◆ TEXTE EXTRAIT:
· · ·
J’ai terminé de lire l’essentiel de l’essai de François Huguenin intitulé Histoire intellectuelles des droites. Le conservatisme impossible (Perrin, coll. Tempus, 2013 (2006 pour la première édition), 496 pages).
Contrairement à ce que laisse entendre la refonte du
titre, il ne s’agit pas d’un ouvrage d’histoire (les partis pris normatifs
abondent), mais d’un essai autour de l’absence, en France, d’un grand parti
conservateur (comme il peut en exister au Royaume-Uni ou ailleurs), qui se
propose d’expliquer le fait et mais aussi d’avancer des pistes pour y remédier.
Le point de départ de départ de l’auteur est que la
droite s’est divisée historiquement « en
deux grands pôles intellectuels que sont le libéralisme et la réaction »
(p.9). Ce qui me semble déjà erroné. Premièrement, parce que je serais de
l’avis de Guillaume Bernard lorsqu’il explique que les libéraux ne sont pas de droite mais qu’ils se sont trouvés
pousser à droite à la suite du
sinistrisme et de l’hégémonie de la gauche après 1945. Mais foncièrement, c’est
Pascal Salin qui a raison lorsqu’il écrit que « Les libéraux sont
"ailleurs" et il est erroné de les situer à droite ou à gauche. »
(Libéralisme, 2000, p.19).
Deuxièmement, on peut certes contester la classification des droites de René
Rémond, mais il ne s’ensuit pas qu’il ne reste à droite que les réactionnaires.
La réaction est pour moi l’aile droite de cette partie de la droite qu’est le
conservatisme, mais à côté de ce dernier, on trouve des nationalistes et des
fascistes (même s’ils furent marginaux dans l’histoire française). Et dans le
conservatisme, il y a des figures qui ne sont pas réactionnaires. Par exemple,
les gaullistes (ou même La Rocque) ne sont ni des réactionnaires, ni des
nationalistes xénophobes et antisémites à la Barrès, et encore moins des
fascistes. Idem pour une large part du catholicisme social. Bref, il y a toute
une droite à équidistance du libéralisme et des extrêmes-droite dont Huguenin
ne tient pas compte. Dire qu’elle n’aurait existé que politiquement mais pas
intellectuellement me paraît faux s’agissant du catholicisme social et un peu
court également s’agissant du gaullisme (il y a un corpus théorique gaulliste,
encore faut-il se donner la peine de le chercher).
· · ·
◆ INFORMATIONS FOURNIES:
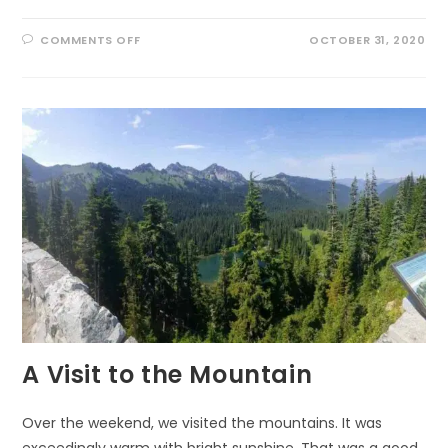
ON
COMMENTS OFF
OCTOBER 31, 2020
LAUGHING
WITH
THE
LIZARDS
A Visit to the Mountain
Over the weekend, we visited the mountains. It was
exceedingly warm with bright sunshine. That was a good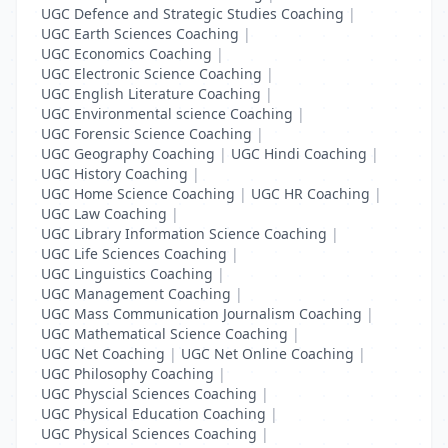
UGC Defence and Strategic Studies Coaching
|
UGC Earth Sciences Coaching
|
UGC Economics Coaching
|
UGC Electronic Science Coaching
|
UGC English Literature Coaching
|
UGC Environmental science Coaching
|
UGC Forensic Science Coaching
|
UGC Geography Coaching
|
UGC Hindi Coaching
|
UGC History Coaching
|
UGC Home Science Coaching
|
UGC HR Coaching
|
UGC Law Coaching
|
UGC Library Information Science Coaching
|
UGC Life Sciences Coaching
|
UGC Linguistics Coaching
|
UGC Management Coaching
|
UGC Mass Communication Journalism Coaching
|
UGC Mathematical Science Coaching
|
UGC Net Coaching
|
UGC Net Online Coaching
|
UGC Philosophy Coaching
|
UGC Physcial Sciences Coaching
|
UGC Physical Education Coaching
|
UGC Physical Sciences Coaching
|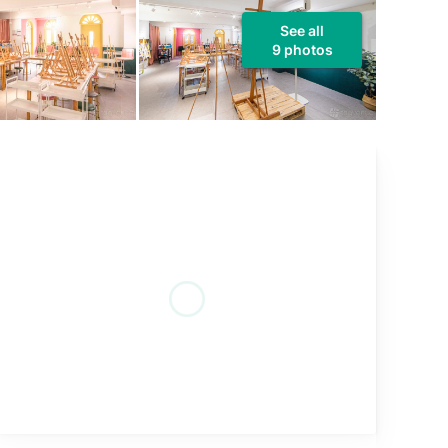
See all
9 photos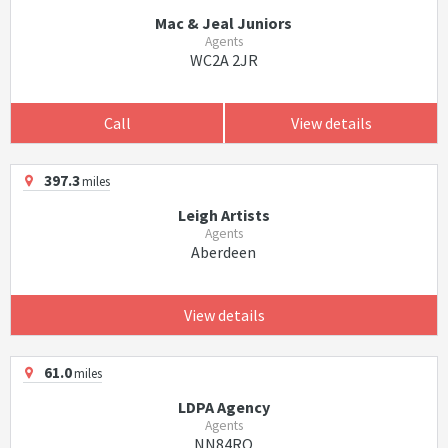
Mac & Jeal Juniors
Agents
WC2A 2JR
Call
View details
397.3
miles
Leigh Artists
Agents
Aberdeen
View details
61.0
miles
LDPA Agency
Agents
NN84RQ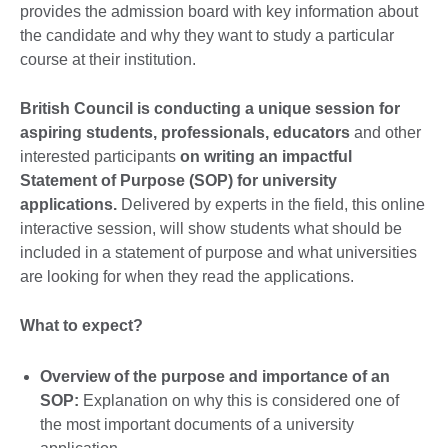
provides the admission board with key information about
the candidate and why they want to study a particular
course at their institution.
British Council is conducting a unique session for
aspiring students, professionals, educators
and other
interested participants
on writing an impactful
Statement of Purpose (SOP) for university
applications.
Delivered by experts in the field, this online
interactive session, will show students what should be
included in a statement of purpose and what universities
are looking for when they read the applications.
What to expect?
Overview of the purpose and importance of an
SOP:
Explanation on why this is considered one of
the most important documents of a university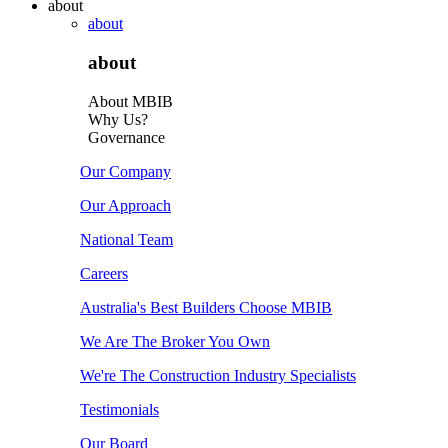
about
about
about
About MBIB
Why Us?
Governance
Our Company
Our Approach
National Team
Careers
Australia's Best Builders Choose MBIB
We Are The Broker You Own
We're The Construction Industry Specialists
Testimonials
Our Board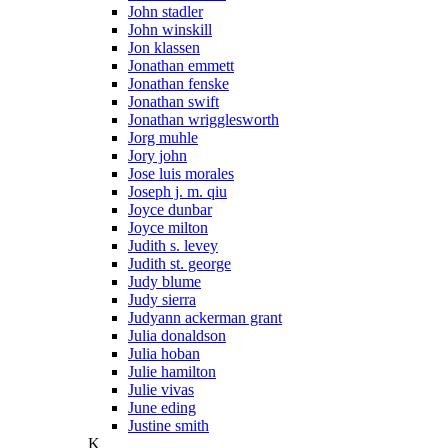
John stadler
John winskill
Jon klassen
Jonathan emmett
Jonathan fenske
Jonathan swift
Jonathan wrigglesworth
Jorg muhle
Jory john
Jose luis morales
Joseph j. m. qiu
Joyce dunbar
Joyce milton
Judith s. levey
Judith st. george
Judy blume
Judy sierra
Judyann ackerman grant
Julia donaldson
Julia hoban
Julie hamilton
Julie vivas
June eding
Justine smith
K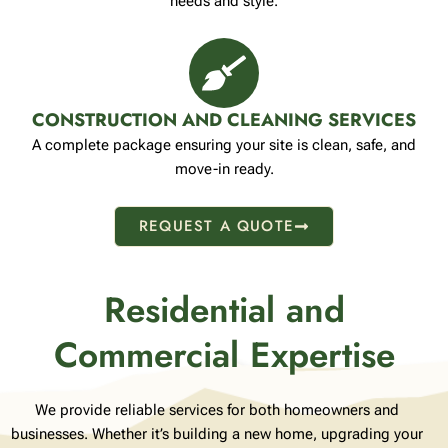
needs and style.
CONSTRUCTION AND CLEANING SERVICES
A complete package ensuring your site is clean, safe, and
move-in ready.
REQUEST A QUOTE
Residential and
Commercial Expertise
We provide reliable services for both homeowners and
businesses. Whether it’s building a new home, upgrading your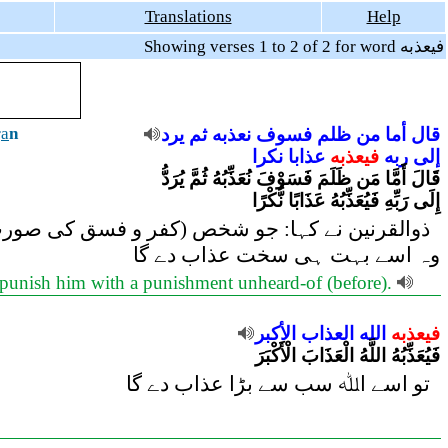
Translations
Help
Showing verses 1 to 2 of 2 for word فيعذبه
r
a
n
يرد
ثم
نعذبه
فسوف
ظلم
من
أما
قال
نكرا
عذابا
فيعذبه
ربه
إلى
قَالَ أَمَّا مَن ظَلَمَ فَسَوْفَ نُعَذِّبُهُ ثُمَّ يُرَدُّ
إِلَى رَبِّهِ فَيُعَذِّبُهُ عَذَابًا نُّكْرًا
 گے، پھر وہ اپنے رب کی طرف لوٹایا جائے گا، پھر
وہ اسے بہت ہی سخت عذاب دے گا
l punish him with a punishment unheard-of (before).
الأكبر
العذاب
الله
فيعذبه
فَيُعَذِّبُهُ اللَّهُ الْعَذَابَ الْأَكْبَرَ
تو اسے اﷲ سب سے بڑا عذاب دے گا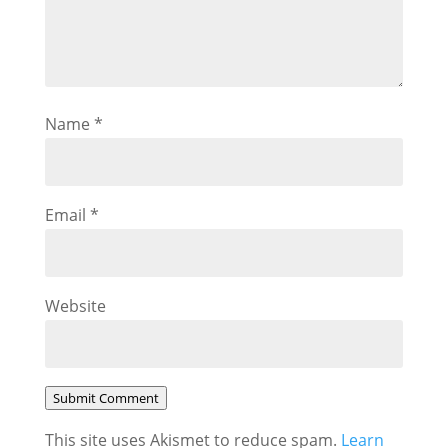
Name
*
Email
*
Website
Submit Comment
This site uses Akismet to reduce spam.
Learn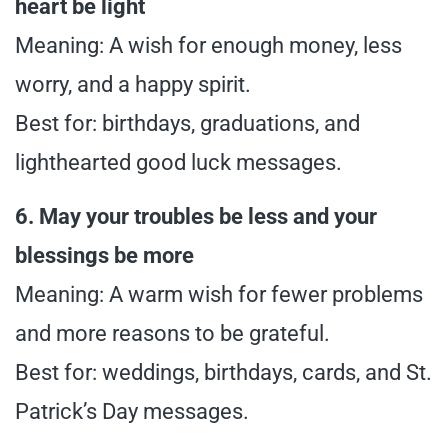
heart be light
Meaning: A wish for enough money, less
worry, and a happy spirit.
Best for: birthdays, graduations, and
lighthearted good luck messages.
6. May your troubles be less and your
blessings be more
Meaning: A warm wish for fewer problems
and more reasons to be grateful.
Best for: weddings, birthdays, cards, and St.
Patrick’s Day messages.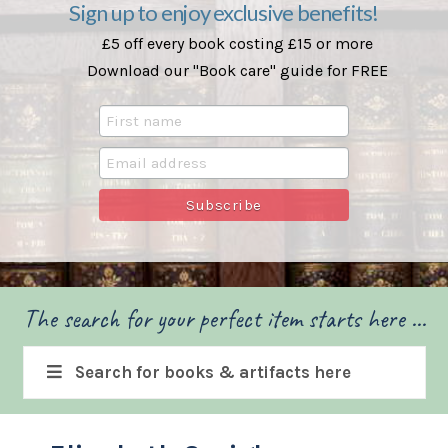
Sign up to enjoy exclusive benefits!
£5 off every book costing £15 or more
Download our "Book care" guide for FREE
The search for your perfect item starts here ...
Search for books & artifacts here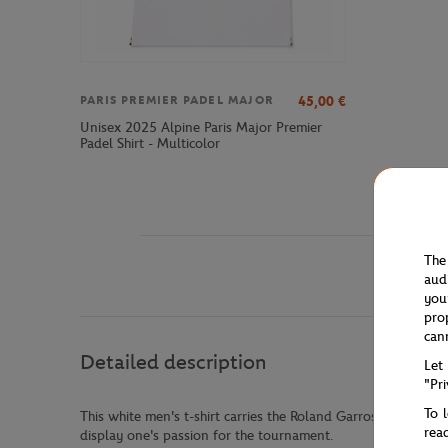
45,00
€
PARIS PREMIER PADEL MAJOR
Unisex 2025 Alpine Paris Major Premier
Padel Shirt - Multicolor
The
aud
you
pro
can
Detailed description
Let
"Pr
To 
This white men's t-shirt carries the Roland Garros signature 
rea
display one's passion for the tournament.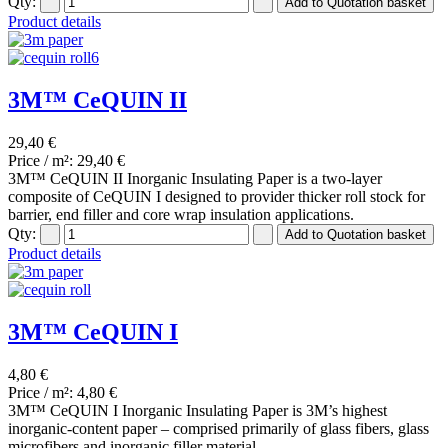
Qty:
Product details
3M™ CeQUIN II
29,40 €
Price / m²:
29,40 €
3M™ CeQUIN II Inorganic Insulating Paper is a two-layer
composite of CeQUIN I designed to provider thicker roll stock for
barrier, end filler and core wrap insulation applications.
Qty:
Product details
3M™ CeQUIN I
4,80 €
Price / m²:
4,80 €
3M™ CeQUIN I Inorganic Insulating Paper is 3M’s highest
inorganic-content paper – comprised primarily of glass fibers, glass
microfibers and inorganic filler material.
· · ·
◆ ENSEMBLE DES TÂCHES:
a - Dites si chacune des affirmations suivantes concorde avec le texte extrait. Répondez par oui ou non et citez mot pour mot le passage décisif. (i) L’ouvrage de François Huguenin y est présenté comme un ouvrage d’histoire. (ii) Pascal Salin y est cité pour dire qu’il est erroné de situer les libéraux à droite ou à gauche. (iii) Les gaullistes y sont rangés parmi les réactionnaires.
b - Condensez sous forme de liste le paragraphe du texte extrait qui commence par « Contrairement à ce que laisse entendre », en conservant ses faits principaux.
c - Transcrivez le passage du texte extrait qui va de « Le point de » jusqu’à « que les réactionnaires. ».

◆ LISTE DES RÉPONSES:
a -
(i) Non : « il ne s’agit pas d’un ouvrage d’histoire (les partis pris normatifs abondent) ».
(ii) Oui : « Les libéraux sont "ailleurs" et il est erroné de les situer à droite ou à gauche. »
(iii) Non : « les gaullistes (ou même La Rocque) ne sont ni des réactionnaires, ni des nationalistes xénophobes et antisémites à la Barrès, et encore moins des fascistes ».

b -
- Malgré ce que suggère la refonte du titre, le livre n’est pas un ouvrage d’histoire, car les partis pris normatifs y abondent.
- Il s’agit d’un essai sur l’absence, en France, d’un grand parti conservateur comparable à ceux du Royaume-Uni ou d’ailleurs.
- L’essai cherche à expliquer ce fait et avance des pistes pour y remédier.

c -
Le point de départ de départ de l’auteur est que la
droite s’est divisée historiquement « en
deux grands pôles intellectuels que sont le libéralisme et la réaction »
(p.9). Ce qui me semble déjà erroné. Premièrement, parce que je serais de
l’avis de Guillaume Bernard lorsqu’il explique que les libéraux ne sont pas de droite mais qu’ils se sont trouvés
pousser à droite à la suite du
sinistrisme et de l’hégémonie de la gauche après 1945. Mais foncièrement, c’est
Pascal Salin qui a raison lorsqu’il écrit que « Les libéraux sont
"ailleurs" et il est erroné de les situer à droite ou à gauche. »
(Libéralisme, 2000, p.19).
Deuxièmement, on peut certes contester la classification des droites de René
Rémond, mais il ne s’ensuit pas qu’il ne reste à droite que les réactionnaires.